PASSAGE PROVIDED:
"""

Dystopia in Animation Films: the Origins and Development of the Genre
Kseniya Odegova
DOI: 10.17212/2075-0862-2019-11.3.2-443-455

Dystopia, which is one of the popular genres of modern culture, has found new opportunities in the cinema for its development. Many researchers are studying the cinematography dystopias, but dystopia as a genre of animation is practically unexplored. The purpose of this article is to examine the emergence and development of the genre of animation dystopia. The author suggests the periodization of the history of animation dystopias: from the first experiments of animators through the active mastering of the dystopia genre by animation – to the rise of the popularity of animation dystopias. The author connects the development of dystopias in animated films with world events and the development of computer and animation technologies, the advent of high-speed Internet. The paper systematizes the basic animation principles and imaginative means of animation, on the basis of which the author analyzes the first animation dystopias of the 1940s and 1960s: “Mr. Walk”, “Animal Farm”, “Cybernetic Grandma”, “Shareholders” and “Mermaid”. The article draws attention to the fact that the analyzed animation films combine several types of dystopias at once (socio-political, social-science-fiction and sociocultural) and reflect the corresponding dystopian features. Among the animation dystopias of the 1940s and 1960s, the author identifies hand-drawn animated films and puppet animation using the animation creation technique. The author believes that animation films producers were able to create lifelike characters, which are revealed under the influence of dystopian circumstances. Animation imaginative means, according to the author, made it possible to convey complex inner state and characters of persons of animation dystopias and features of the dystopian works. The author concludes that the application of the basic principles of animation, animation imaginative means and the principles of complexity and uncertainty promote an increase in interest both to the events occurring in the analyzed animation dystopias and to the genre of animation dystopia in general.

"""

MATERIAL PROVIDED:
"""

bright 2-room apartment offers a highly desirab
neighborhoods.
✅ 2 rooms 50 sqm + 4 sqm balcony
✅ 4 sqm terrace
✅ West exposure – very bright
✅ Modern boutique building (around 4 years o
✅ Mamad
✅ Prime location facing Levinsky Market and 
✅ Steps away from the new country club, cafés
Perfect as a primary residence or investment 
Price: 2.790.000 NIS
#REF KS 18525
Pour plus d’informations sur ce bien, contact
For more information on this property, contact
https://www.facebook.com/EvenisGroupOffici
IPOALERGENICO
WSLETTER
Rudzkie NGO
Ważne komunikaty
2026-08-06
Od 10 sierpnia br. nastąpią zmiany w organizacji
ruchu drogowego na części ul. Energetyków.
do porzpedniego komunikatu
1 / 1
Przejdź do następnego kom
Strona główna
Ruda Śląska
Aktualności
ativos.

"""
"""

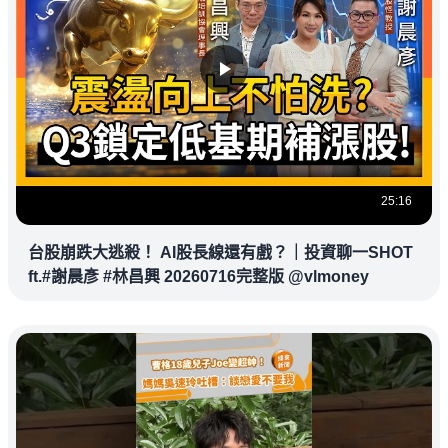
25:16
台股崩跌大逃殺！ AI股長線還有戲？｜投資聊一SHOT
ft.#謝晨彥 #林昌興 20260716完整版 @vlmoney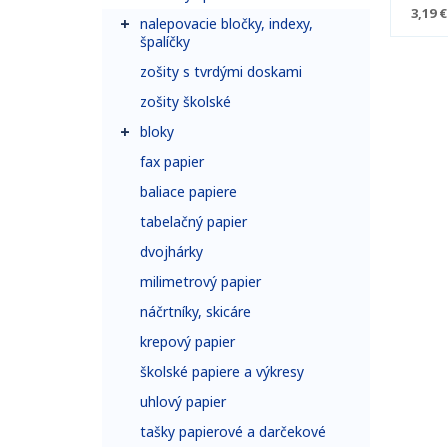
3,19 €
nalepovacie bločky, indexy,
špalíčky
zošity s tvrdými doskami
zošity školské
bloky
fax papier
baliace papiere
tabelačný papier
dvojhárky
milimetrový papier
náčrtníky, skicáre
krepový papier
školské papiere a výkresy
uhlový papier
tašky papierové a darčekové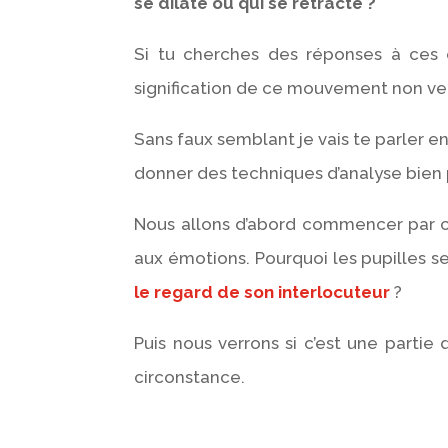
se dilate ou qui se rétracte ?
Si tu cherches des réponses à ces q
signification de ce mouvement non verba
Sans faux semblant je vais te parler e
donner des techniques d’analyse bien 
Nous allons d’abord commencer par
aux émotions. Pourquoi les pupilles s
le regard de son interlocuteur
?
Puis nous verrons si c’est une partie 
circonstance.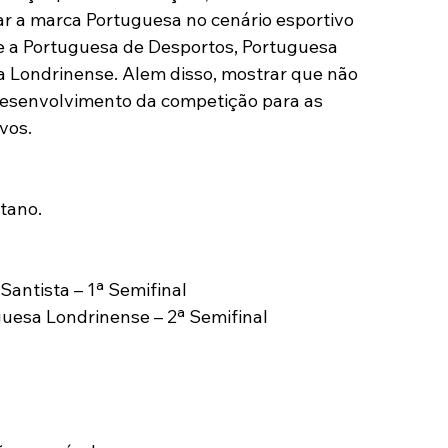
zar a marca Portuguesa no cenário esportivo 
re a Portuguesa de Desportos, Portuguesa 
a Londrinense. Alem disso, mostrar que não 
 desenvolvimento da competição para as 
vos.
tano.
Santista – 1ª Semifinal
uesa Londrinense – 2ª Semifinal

"""
"""

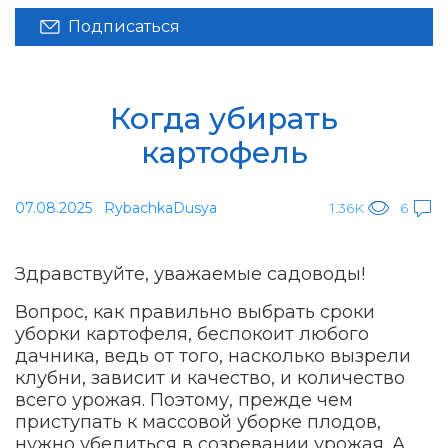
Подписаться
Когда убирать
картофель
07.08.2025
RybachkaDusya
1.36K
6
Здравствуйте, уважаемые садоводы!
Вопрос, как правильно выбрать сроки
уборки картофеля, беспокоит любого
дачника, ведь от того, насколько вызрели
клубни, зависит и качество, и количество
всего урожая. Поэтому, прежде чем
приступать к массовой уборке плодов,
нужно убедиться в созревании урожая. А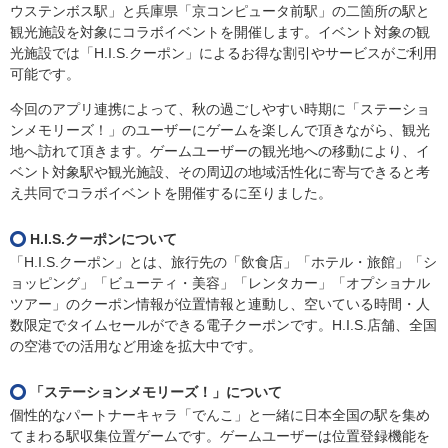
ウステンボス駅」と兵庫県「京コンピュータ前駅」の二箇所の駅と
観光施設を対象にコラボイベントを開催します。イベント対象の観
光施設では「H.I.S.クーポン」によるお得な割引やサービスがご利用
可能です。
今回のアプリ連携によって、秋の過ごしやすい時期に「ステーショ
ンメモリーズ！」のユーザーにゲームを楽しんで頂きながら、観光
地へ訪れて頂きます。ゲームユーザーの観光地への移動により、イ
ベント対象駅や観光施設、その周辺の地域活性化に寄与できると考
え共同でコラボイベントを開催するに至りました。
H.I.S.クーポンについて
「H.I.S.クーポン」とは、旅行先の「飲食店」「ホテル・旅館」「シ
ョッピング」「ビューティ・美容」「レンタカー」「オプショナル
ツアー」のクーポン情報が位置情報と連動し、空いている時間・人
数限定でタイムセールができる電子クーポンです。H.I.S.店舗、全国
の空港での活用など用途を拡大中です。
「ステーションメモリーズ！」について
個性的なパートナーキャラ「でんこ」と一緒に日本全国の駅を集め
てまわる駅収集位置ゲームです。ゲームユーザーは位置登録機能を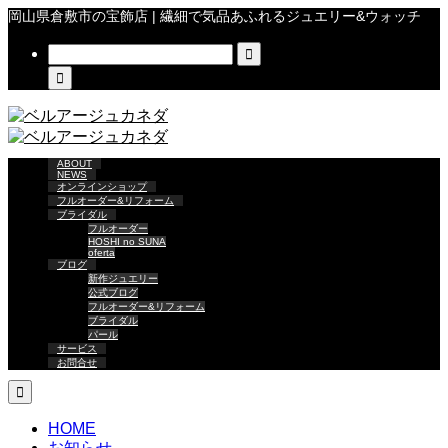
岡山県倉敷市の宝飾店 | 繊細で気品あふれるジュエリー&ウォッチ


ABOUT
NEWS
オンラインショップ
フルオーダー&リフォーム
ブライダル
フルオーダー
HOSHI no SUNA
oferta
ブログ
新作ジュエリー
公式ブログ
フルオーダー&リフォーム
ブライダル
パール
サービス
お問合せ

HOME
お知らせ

"""

EXPLORE THE MATERIAL:
**A.** Answer these questions from the abstract on animation dystopias, one answer a line:
(i) Which animated films from the 1940s and 1960s does the author analyze?
(ii) Which three types of dystopia do the analyzed films combine?
(iii) What does the author connect the development of dystopias in animated films with?
**B.** Please put this sentence from the abstract on animation dystopias into Spanish: "Many researchers are studying the cinematography dystopias, but dystopia as a genre of animation is practically unexplored."

ANSWERS FOR EACH ITEM:
**A.**
(i) “Mr. Walk”, “Animal Farm”, “Cybernetic Grandma”, “Shareholders” and “Mermaid”
(ii) Socio-political, social-science-fiction and sociocultural
(iii) World events, the development of computer and animation technologies, and the advent of high-speed Internet

**B.** Muchos investigadores estudian las distopías cinematográficas, pero la distopía como género de la animación está prácticamente inexplorada.